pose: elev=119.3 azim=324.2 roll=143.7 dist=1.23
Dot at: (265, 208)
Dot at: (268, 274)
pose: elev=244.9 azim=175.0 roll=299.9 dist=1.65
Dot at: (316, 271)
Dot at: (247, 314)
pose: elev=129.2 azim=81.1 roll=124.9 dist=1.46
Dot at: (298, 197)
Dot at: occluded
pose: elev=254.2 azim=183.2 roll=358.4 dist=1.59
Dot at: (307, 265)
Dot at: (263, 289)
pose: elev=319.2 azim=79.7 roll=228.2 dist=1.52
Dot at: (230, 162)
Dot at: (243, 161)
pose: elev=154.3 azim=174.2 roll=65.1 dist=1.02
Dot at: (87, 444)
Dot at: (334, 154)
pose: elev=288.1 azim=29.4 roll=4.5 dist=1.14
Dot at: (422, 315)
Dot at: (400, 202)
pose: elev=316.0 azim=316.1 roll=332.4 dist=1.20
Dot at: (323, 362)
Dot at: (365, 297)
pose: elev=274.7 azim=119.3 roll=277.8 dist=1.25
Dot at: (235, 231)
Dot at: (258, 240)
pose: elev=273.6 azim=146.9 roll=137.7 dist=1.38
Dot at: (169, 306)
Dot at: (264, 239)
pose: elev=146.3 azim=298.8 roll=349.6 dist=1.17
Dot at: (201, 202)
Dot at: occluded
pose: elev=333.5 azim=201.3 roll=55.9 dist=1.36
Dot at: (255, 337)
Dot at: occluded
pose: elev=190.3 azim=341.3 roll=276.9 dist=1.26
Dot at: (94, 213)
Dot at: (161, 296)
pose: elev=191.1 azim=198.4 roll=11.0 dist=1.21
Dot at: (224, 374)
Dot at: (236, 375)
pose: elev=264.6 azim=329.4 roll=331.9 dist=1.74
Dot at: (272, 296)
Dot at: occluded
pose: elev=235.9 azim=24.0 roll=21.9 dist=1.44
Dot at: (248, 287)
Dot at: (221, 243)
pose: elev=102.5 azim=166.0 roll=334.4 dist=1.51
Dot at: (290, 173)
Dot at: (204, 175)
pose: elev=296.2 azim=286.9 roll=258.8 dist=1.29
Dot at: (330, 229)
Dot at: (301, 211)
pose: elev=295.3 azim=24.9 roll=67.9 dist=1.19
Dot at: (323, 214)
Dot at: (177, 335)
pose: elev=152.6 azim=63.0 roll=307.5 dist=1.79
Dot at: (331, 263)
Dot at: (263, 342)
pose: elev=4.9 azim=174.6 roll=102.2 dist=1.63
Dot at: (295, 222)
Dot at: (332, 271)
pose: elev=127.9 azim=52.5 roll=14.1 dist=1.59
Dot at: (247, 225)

___

(TO DO) Can you copy every line of the material above word for word, keeping the original order?

(SOLUTION BELOW)
pose: elev=119.3 azim=324.2 roll=143.7 dist=1.23
Dot at: (265, 208)
Dot at: (268, 274)
pose: elev=244.9 azim=175.0 roll=299.9 dist=1.65
Dot at: (316, 271)
Dot at: (247, 314)
pose: elev=129.2 azim=81.1 roll=124.9 dist=1.46
Dot at: (298, 197)
Dot at: occluded
pose: elev=254.2 azim=183.2 roll=358.4 dist=1.59
Dot at: (307, 265)
Dot at: (263, 289)
pose: elev=319.2 azim=79.7 roll=228.2 dist=1.52
Dot at: (230, 162)
Dot at: (243, 161)
pose: elev=154.3 azim=174.2 roll=65.1 dist=1.02
Dot at: (87, 444)
Dot at: (334, 154)
pose: elev=288.1 azim=29.4 roll=4.5 dist=1.14
Dot at: (422, 315)
Dot at: (400, 202)
pose: elev=316.0 azim=316.1 roll=332.4 dist=1.20
Dot at: (323, 362)
Dot at: (365, 297)
pose: elev=274.7 azim=119.3 roll=277.8 dist=1.25
Dot at: (235, 231)
Dot at: (258, 240)
pose: elev=273.6 azim=146.9 roll=137.7 dist=1.38
Dot at: (169, 306)
Dot at: (264, 239)
pose: elev=146.3 azim=298.8 roll=349.6 dist=1.17
Dot at: (201, 202)
Dot at: occluded
pose: elev=333.5 azim=201.3 roll=55.9 dist=1.36
Dot at: (255, 337)
Dot at: occluded
pose: elev=190.3 azim=341.3 roll=276.9 dist=1.26
Dot at: (94, 213)
Dot at: (161, 296)
pose: elev=191.1 azim=198.4 roll=11.0 dist=1.21
Dot at: (224, 374)
Dot at: (236, 375)
pose: elev=264.6 azim=329.4 roll=331.9 dist=1.74
Dot at: (272, 296)
Dot at: occluded
pose: elev=235.9 azim=24.0 roll=21.9 dist=1.44
Dot at: (248, 287)
Dot at: (221, 243)
pose: elev=102.5 azim=166.0 roll=334.4 dist=1.51
Dot at: (290, 173)
Dot at: (204, 175)
pose: elev=296.2 azim=286.9 roll=258.8 dist=1.29
Dot at: (330, 229)
Dot at: (301, 211)
pose: elev=295.3 azim=24.9 roll=67.9 dist=1.19
Dot at: (323, 214)
Dot at: (177, 335)
pose: elev=152.6 azim=63.0 roll=307.5 dist=1.79
Dot at: (331, 263)
Dot at: (263, 342)
pose: elev=4.9 azim=174.6 roll=102.2 dist=1.63
Dot at: (295, 222)
Dot at: (332, 271)
pose: elev=127.9 azim=52.5 roll=14.1 dist=1.59
Dot at: (247, 225)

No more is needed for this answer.